The Associated Press out of Atlanta broke our visit to the ConAgra Peanut Butter plant in Sylvester, Georgia


ConAgra’s Leaking Roof

Lawyers and investigators visit south Ga. peanut butter plant

An army of plaintiffs’ lawyers and investigators is inspecting the south Georgia peanut butter plant linked to a salmonella outbreak that has sickened more than 400 people nationwide.  A team of attorneys, engineers, photographers, mapping specialists and videographers on Monday scouted the ConAgra Foods Inc. plant in Sylvester, Ga., that produced the Peter Pan and Great Value peanut butter recalled in February after the outbreak.

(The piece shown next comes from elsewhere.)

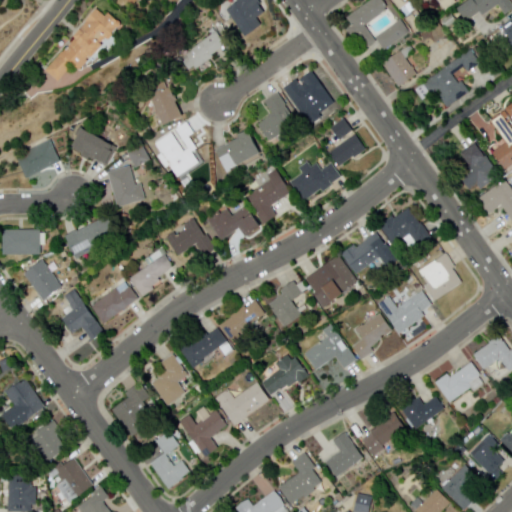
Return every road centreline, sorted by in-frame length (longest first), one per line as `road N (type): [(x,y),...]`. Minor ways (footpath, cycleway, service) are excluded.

The inspectors are also taking a look at the machinery throughout the plant, said Bill Marler, an attorney with Seattle’s Marler Clark and one of several trial lawyers who organized the trip.  “When you do have a factory that’s manufacturing this much product, there’s some small glitch in the system and it gets amplified,” said Marler, whose firm is representing more than 5,000 clients. “Hopefully what we look at here gives us a feel for how the contamination likely appeared.”  The team of inspectors was organized by a handful of law firms that represent the bulk of the cases against ConAgra, but Marler estimates more than 250 law firms may eventually file a claim.  Marler, who marveled at the plant’s size, said he was determined to figure out whether the outbreak spread beyond the problems ConAgra has already revealed.

“It’s a big CSI puzzle,” he said. “That’s really what it all comes down to.”